- _Task_: Exclude the pictures, then restate every entry below exactly.

- _Exercise materials_:

━━━━━━━━

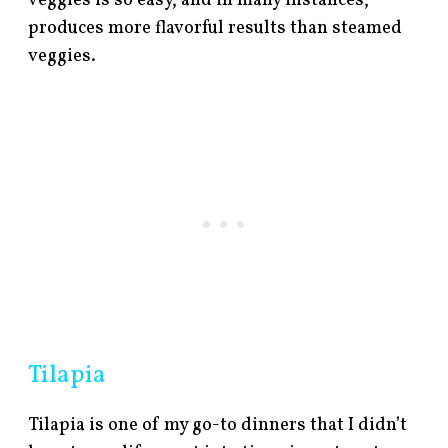
veggies is so easy, and in many instances,
produces more flavorful results than steamed
veggies.
Tilapia
Tilapia is one of my go-to dinners that I didn’t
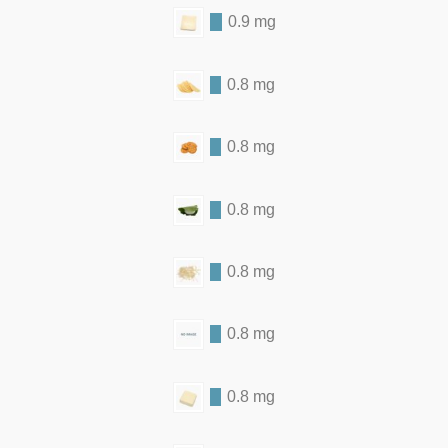
0.9 mg
0.8 mg
0.8 mg
0.8 mg
0.8 mg
0.8 mg
0.8 mg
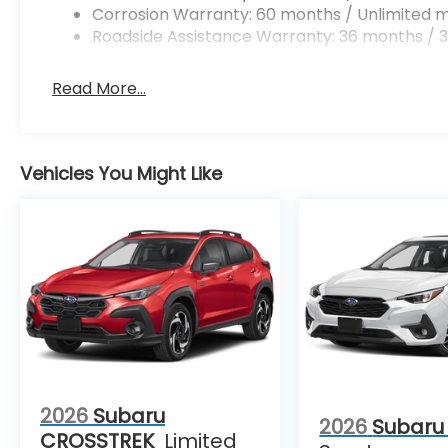
Corrosion Warranty: 60 months / Unlimited m
Roadside Assistance Warranty: 36 months / 3
Read More...
Vehicles You Might Like
2026
Subaru
2026
Subaru
CROSSTREK
Limited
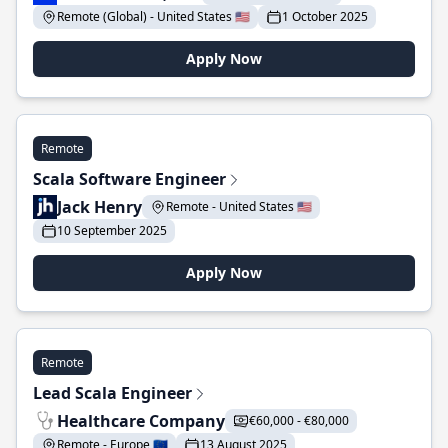
Remote (Global) - United States 🇺🇸
1 October 2025
Apply Now
Remote
Scala Software Engineer
Jack Henry
Remote - United States 🇺🇸
10 September 2025
Apply Now
Remote
Lead Scala Engineer
Healthcare Company
€60,000 - €80,000
Remote - Europe 🇪🇺
13 August 2025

━━━━━━━━

- _Exercise solution_:
veggies is so easy, and in many instances,
produces more flavorful results than steamed
veggies.
Tilapia
Tilapia is one of my go-to dinners that I didn’t
0.9 mg
0.8 mg
0.8 mg
0.8 mg
0.8 mg
0.8 mg
0.8 mg
Corrosion Warranty: 60 months / Unlimited m
Roadside Assistance Warranty: 36 months / 3
Read More...
Vehicles You Might Like
2026
Subaru
2026
Subaru
CROSSTREK
Limited
Remote (Global) - United States 🇺🇸
1 October 2025
Apply Now
Remote
Scala Software Engineer
Jack Henry
Remote - United States 🇺🇸
10 September 2025
Apply Now
Remote
Lead Scala Engineer
Healthcare Company
€60,000 - €80,000
Remote - Europe 🇪🇺
13 August 2025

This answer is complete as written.